What you need to do: Nothing but the lines below between the line holding "X+7850000Y-4590000D03*" and the line holding "X+6350000Y-2800000D03*", inclusive, should appear in the answer, each set down exactly.

Dataset entries:
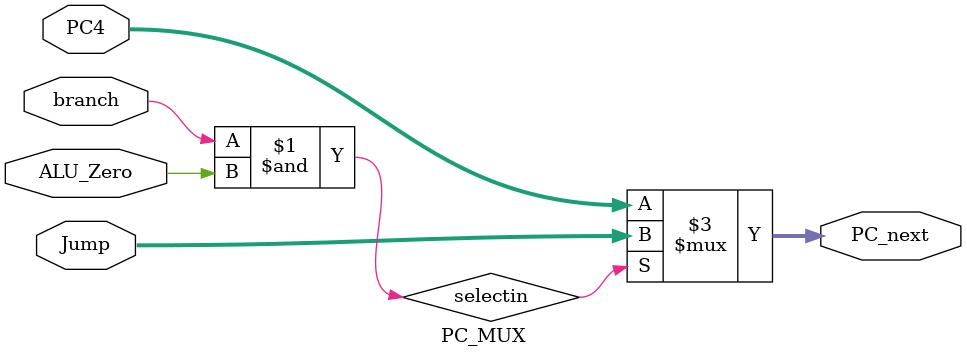
<source format=v>
module PC_MUX (
    output [63:0] PC_next,
    input branch,
    input ALU_Zero,
    input [63:0] Jump,
    input [63:0] PC4
);
    wire selectin;
    assign selectin = (branch) & (ALU_Zero);
    assign PC_next = (selectin == 0) ? PC4 : Jump;

endmodule
</source>
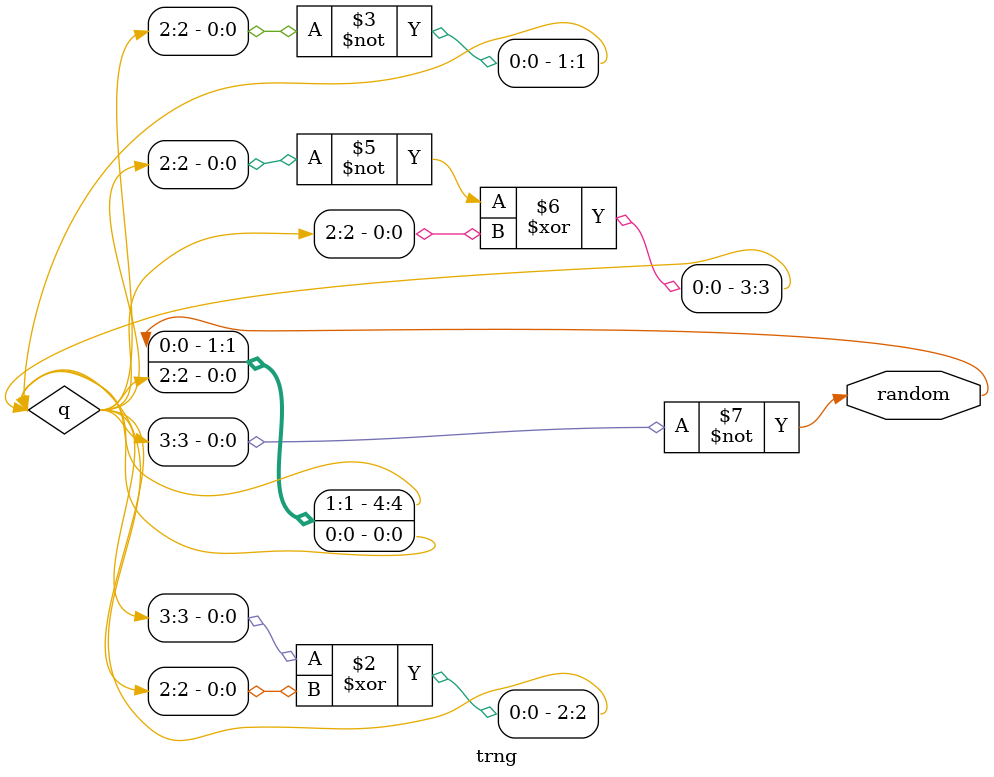
<source format=sv>
`timescale 1ns/1ps

module trng (
    output logic random
);

    (* keep = "true" *) logic [4:0] q;

    assign q[0] = ~q[4] ^ q[0];
    assign q[1] = ~q[0];
    assign q[2] = ~q[1];
    assign q[3] = ~q[2] ^ q[0];
    assign q[4] = ~q[3];

    assign random = q[4];

endmodule

</source>
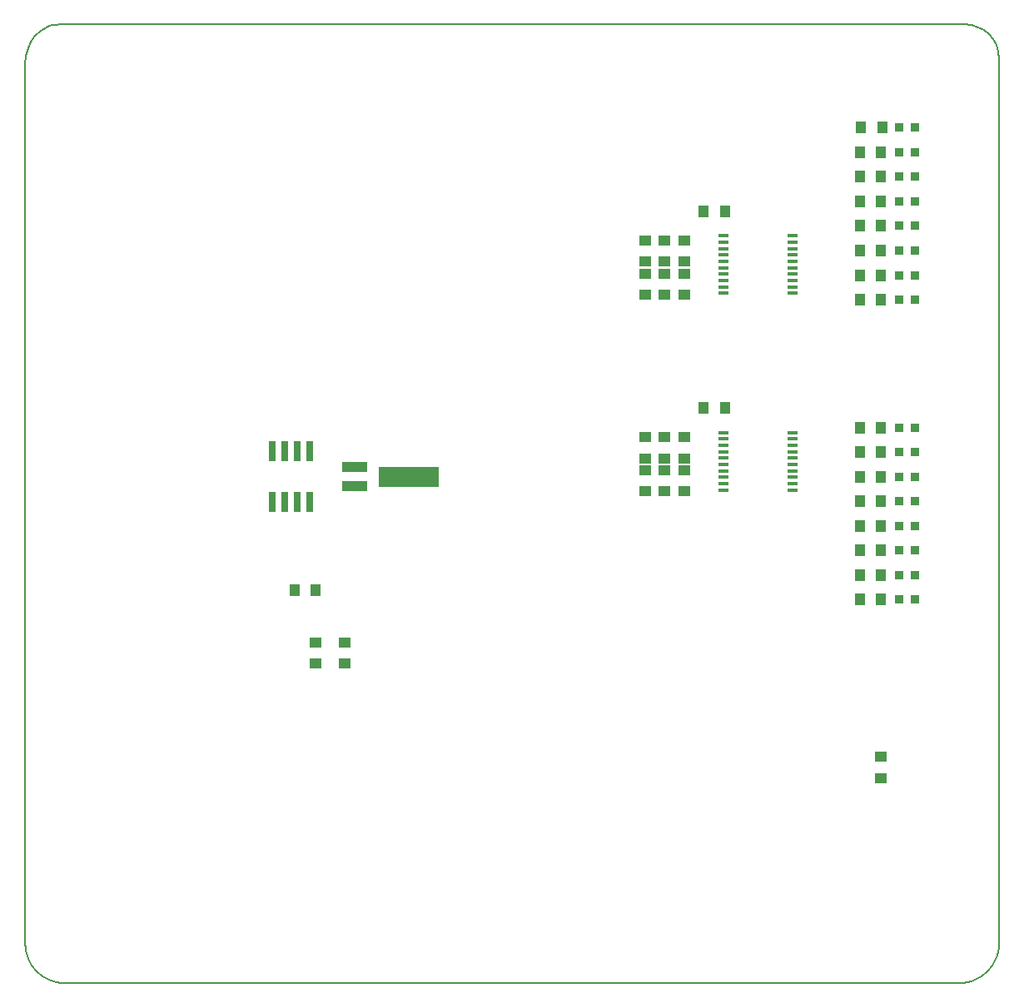
<source format=gbr>
G04 PROTEUS RS274X GERBER FILE*
%FSLAX45Y45*%
%MOMM*%
G01*
%ADD21R,0.635000X2.032000*%
%ADD22R,1.100000X0.400000*%
%ADD23R,1.270000X1.016000*%
%ADD24R,1.016000X1.270000*%
%ADD25R,0.889000X0.939800*%
%ADD26R,2.540000X1.016000*%
%ADD27R,6.096000X2.032000*%
%ADD72C,0.203200*%
D21*
X+2940500Y-4389650D03*
X+2813500Y-4389650D03*
X+2686500Y-4389650D03*
X+2559500Y-4389650D03*
X+2559500Y-4910350D03*
X+2686500Y-4910350D03*
X+2813500Y-4910350D03*
X+2940500Y-4910350D03*
D22*
X+7150000Y-2200000D03*
X+7150000Y-2265000D03*
X+7150000Y-2330000D03*
X+7150000Y-2395000D03*
X+7150000Y-2460000D03*
X+7150000Y-2525000D03*
X+7150000Y-2590000D03*
X+7150000Y-2655000D03*
X+7150000Y-2720000D03*
X+7150000Y-2785000D03*
X+7850000Y-2785000D03*
X+7850000Y-2720000D03*
X+7850000Y-2655000D03*
X+7850000Y-2590000D03*
X+7850000Y-2525000D03*
X+7850000Y-2460000D03*
X+7850000Y-2395000D03*
X+7850000Y-2330000D03*
X+7850000Y-2265000D03*
X+7850000Y-2200000D03*
X+7150000Y-4200000D03*
X+7150000Y-4265000D03*
X+7150000Y-4330000D03*
X+7150000Y-4395000D03*
X+7150000Y-4460000D03*
X+7150000Y-4525000D03*
X+7150000Y-4590000D03*
X+7150000Y-4655000D03*
X+7150000Y-4720000D03*
X+7150000Y-4785000D03*
X+7850000Y-4785000D03*
X+7850000Y-4720000D03*
X+7850000Y-4655000D03*
X+7850000Y-4590000D03*
X+7850000Y-4525000D03*
X+7850000Y-4460000D03*
X+7850000Y-4395000D03*
X+7850000Y-4330000D03*
X+7850000Y-4265000D03*
X+7850000Y-4200000D03*
D23*
X+8748458Y-7713500D03*
X+8748458Y-7500140D03*
X+6350000Y-4250000D03*
X+6350000Y-4463360D03*
X+6750000Y-4250000D03*
X+6750000Y-4463360D03*
X+6550000Y-4250000D03*
X+6550000Y-4463360D03*
X+6350000Y-4800000D03*
X+6350000Y-4586640D03*
X+6750000Y-4800000D03*
X+6750000Y-4586640D03*
X+6550000Y-4800000D03*
X+6550000Y-4586640D03*
X+6350000Y-2250000D03*
X+6350000Y-2463360D03*
X+6750000Y-2250000D03*
X+6750000Y-2463360D03*
X+6550000Y-2250000D03*
X+6550000Y-2463360D03*
X+6350000Y-2800000D03*
X+6350000Y-2586640D03*
X+6750000Y-2800000D03*
X+6750000Y-2586640D03*
X+6550000Y-2800000D03*
X+6550000Y-2586640D03*
D24*
X+6950000Y-1950000D03*
X+7163360Y-1950000D03*
X+6950000Y-3950000D03*
X+7163360Y-3950000D03*
D25*
X+8940000Y-1100000D03*
X+9100000Y-1100000D03*
X+8940000Y-1350000D03*
X+9100000Y-1350000D03*
X+8940000Y-1600000D03*
X+9100000Y-1600000D03*
X+8940000Y-1850000D03*
X+9100000Y-1850000D03*
X+8940000Y-2100000D03*
X+9100000Y-2100000D03*
X+8940000Y-2350000D03*
X+9100000Y-2350000D03*
X+8940000Y-2600000D03*
X+9100000Y-2600000D03*
X+8940000Y-2850000D03*
X+9100000Y-2850000D03*
X+8940000Y-4150000D03*
X+9100000Y-4150000D03*
X+8940000Y-4400000D03*
X+9100000Y-4400000D03*
X+8940000Y-4650000D03*
X+9100000Y-4650000D03*
X+8940000Y-4900000D03*
X+9100000Y-4900000D03*
X+8940000Y-5150000D03*
X+9100000Y-5150000D03*
X+8940000Y-5400000D03*
X+9100000Y-5400000D03*
X+8940000Y-5650000D03*
X+9100000Y-5650000D03*
X+8940000Y-5900000D03*
X+9100000Y-5900000D03*
D24*
X+8763360Y-1100000D03*
X+8550000Y-1100000D03*
X+8750000Y-1350000D03*
X+8536640Y-1350000D03*
X+8750000Y-1600000D03*
X+8536640Y-1600000D03*
X+8750000Y-1850000D03*
X+8536640Y-1850000D03*
X+8750000Y-2100000D03*
X+8536640Y-2100000D03*
X+8750000Y-2350000D03*
X+8536640Y-2350000D03*
X+8750000Y-2600000D03*
X+8536640Y-2600000D03*
X+8750000Y-2850000D03*
X+8536640Y-2850000D03*
X+8750000Y-4150000D03*
X+8536640Y-4150000D03*
X+8750000Y-4400000D03*
X+8536640Y-4400000D03*
X+8750000Y-4650000D03*
X+8536640Y-4650000D03*
X+8750000Y-4900000D03*
X+8536640Y-4900000D03*
X+8750000Y-5150000D03*
X+8536640Y-5150000D03*
X+8750000Y-5400000D03*
X+8536640Y-5400000D03*
X+8750000Y-5650000D03*
X+8536640Y-5650000D03*
X+8750000Y-5900000D03*
X+8536640Y-5900000D03*
D26*
X+3400000Y-4750000D03*
X+3400000Y-4550000D03*
D27*
X+3950000Y-4650000D03*
D23*
X+3300000Y-6553360D03*
X+3300000Y-6340000D03*
X+3000000Y-6340000D03*
X+3000000Y-6553360D03*
D24*
X+3000000Y-5800000D03*
X+2786640Y-5800000D03*
D72*
X+400000Y-50000D02*
X+9600000Y-50000D01*
X+9950000Y-400000D02*
X+9950000Y-9400000D01*
X+50000Y-9400000D02*
X+50000Y-450000D01*
X+9600000Y-50000D02*
X+9671564Y-56964D01*
X+9737744Y-77002D01*
X+9797259Y-108832D01*
X+9848828Y-151172D01*
X+9891168Y-202740D01*
X+9922998Y-262256D01*
X+9943036Y-328436D01*
X+9950000Y-400000D01*
X+400000Y-50000D02*
X+363625Y-52020D01*
X+328436Y-57959D01*
X+294593Y-67633D01*
X+262256Y-80859D01*
X+202741Y-117236D01*
X+151172Y-165625D01*
X+108832Y-224561D01*
X+77002Y-292578D01*
X+56964Y-368213D01*
X+50000Y-450000D01*
X+450000Y-9800000D02*
X+9550000Y-9800000D01*
X+50000Y-9400000D02*
X+52020Y-9441571D01*
X+57959Y-9481787D01*
X+67633Y-9520465D01*
X+80859Y-9557422D01*
X+97455Y-9592474D01*
X+117236Y-9625439D01*
X+165625Y-9684375D01*
X+224561Y-9732764D01*
X+257526Y-9752545D01*
X+292578Y-9769141D01*
X+329535Y-9782367D01*
X+368213Y-9792041D01*
X+408429Y-9797980D01*
X+450000Y-9800000D01*
X+9550000Y-9800000D02*
X+9591571Y-9797980D01*
X+9631787Y-9792041D01*
X+9670465Y-9782367D01*
X+9707422Y-9769141D01*
X+9742474Y-9752545D01*
X+9775439Y-9732764D01*
X+9834375Y-9684375D01*
X+9882764Y-9625439D01*
X+9902545Y-9592474D01*
X+9919141Y-9557422D01*
X+9932367Y-9520465D01*
X+9942041Y-9481787D01*
X+9947980Y-9441571D01*
X+9950000Y-9400000D01*
M02*

</source>
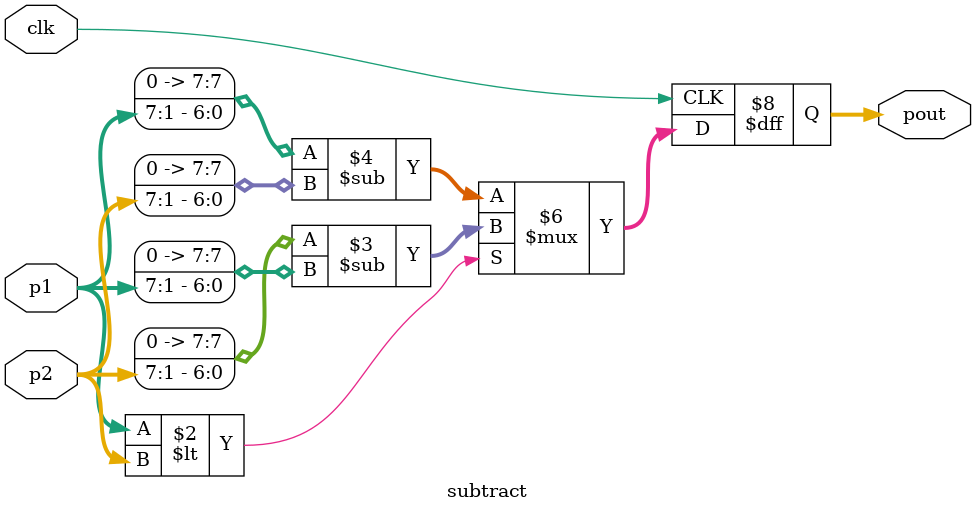
<source format=v>
module subtract(input clk, input [7:0]p1, input [7:0]p2, output reg [7:0]pout);


//Declaration of intermediate wires
wire [7:0] outp;

//assign outp = {1'b0 , p2[7:1]} - {1'b0 , p1[7:1]};

always@(posedge clk)
begin
	if(p1<p2) begin 
	
	pout = {1'b0 , p2[7:1]} - {1'b0 , p1[7:1]}; end
	else
		pout = {1'b0 , p1[7:1]} - {1'b0 , p2[7:1]}; 

	
end 

endmodule

</source>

Output of the task:
X+7850000Y-4590000D03*
X+7850000Y-4525000D03*
X+7850000Y-4460000D03*
X+7850000Y-4395000D03*
X+7850000Y-4330000D03*
X+7850000Y-4265000D03*
X+7850000Y-4200000D03*
D23*
X+8748458Y-7713500D03*
X+8748458Y-7500140D03*
X+6350000Y-4250000D03*
X+6350000Y-4463360D03*
X+6750000Y-4250000D03*
X+6750000Y-4463360D03*
X+6550000Y-4250000D03*
X+6550000Y-4463360D03*
X+6350000Y-4800000D03*
X+6350000Y-4586640D03*
X+6750000Y-4800000D03*
X+6750000Y-4586640D03*
X+6550000Y-4800000D03*
X+6550000Y-4586640D03*
X+6350000Y-2250000D03*
X+6350000Y-2463360D03*
X+6750000Y-2250000D03*
X+6750000Y-2463360D03*
X+6550000Y-2250000D03*
X+6550000Y-2463360D03*
X+6350000Y-2800000D03*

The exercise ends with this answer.